### INFORMATION SUPPLIED
..........
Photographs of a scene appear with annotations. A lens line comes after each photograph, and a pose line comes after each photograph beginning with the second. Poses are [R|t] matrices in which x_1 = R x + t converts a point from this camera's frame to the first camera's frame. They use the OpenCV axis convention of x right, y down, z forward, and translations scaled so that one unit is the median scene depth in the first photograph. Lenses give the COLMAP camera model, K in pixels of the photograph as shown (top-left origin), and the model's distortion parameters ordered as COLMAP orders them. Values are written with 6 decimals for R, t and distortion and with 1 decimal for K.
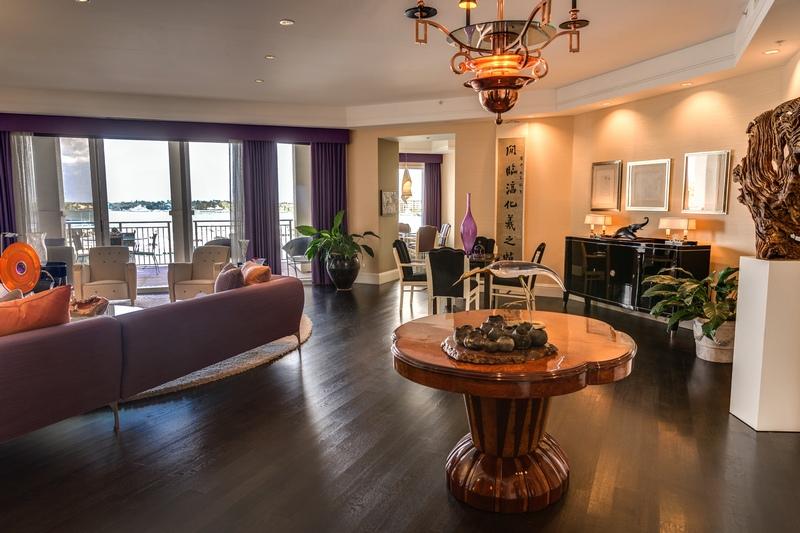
lens RADIAL K [[536.9, 0, 400.2], [0, 536.9, 263.8], [0, 0, 1]] dist [0.005554, -0.000934]
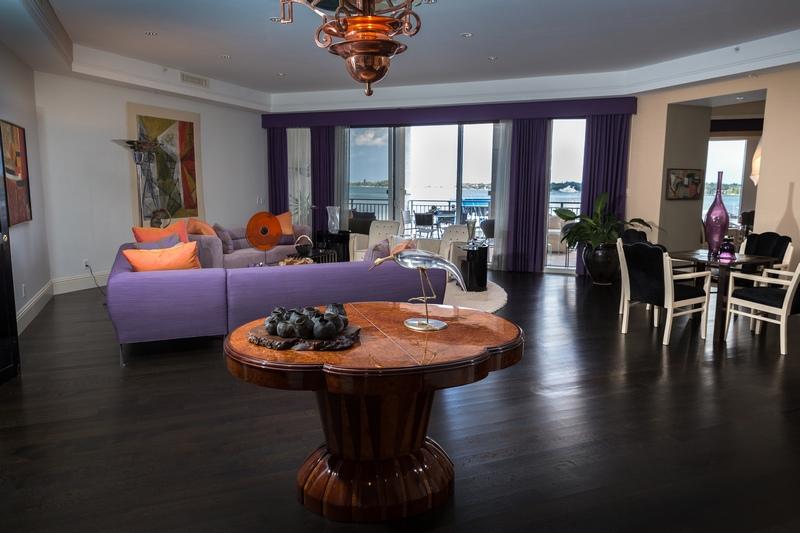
lens RADIAL K [[565.1, 0, 400.2], [0, 565.1, 268.6], [0, 0, 1]] dist [0.024538, -0.003216]
pose [[0.743442, 0.106295, -0.660299, 0.337865], [-0.083591, 0.994316, 0.065947, -0.013948], [0.663555, 0.006167, 0.748102, 0.121378]]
..........
### EXERCISE BRIEF
Please produce an exact copy of all the material, leaving out the pictures.

### OUTPUT OF THE EXERCISE
Photographs of a scene appear with annotations. A lens line comes after each photograph, and a pose line comes after each photograph beginning with the second. Poses are [R|t] matrices in which x_1 = R x + t converts a point from this camera's frame to the first camera's frame. They use the OpenCV axis convention of x right, y down, z forward, and translations scaled so that one unit is the median scene depth in the first photograph. Lenses give the COLMAP camera model, K in pixels of the photograph as shown (top-left origin), and the model's distortion parameters ordered as COLMAP orders them. Values are written with 6 decimals for R, t and distortion and with 1 decimal for K.
lens RADIAL K [[536.9, 0, 400.2], [0, 536.9, 263.8], [0, 0, 1]] dist [0.005554, -0.000934]
lens RADIAL K [[565.1, 0, 400.2], [0, 565.1, 268.6], [0, 0, 1]] dist [0.024538, -0.003216]
pose [[0.743442, 0.106295, -0.660299, 0.337865], [-0.083591, 0.994316, 0.065947, -0.013948], [0.663555, 0.006167, 0.748102, 0.121378]]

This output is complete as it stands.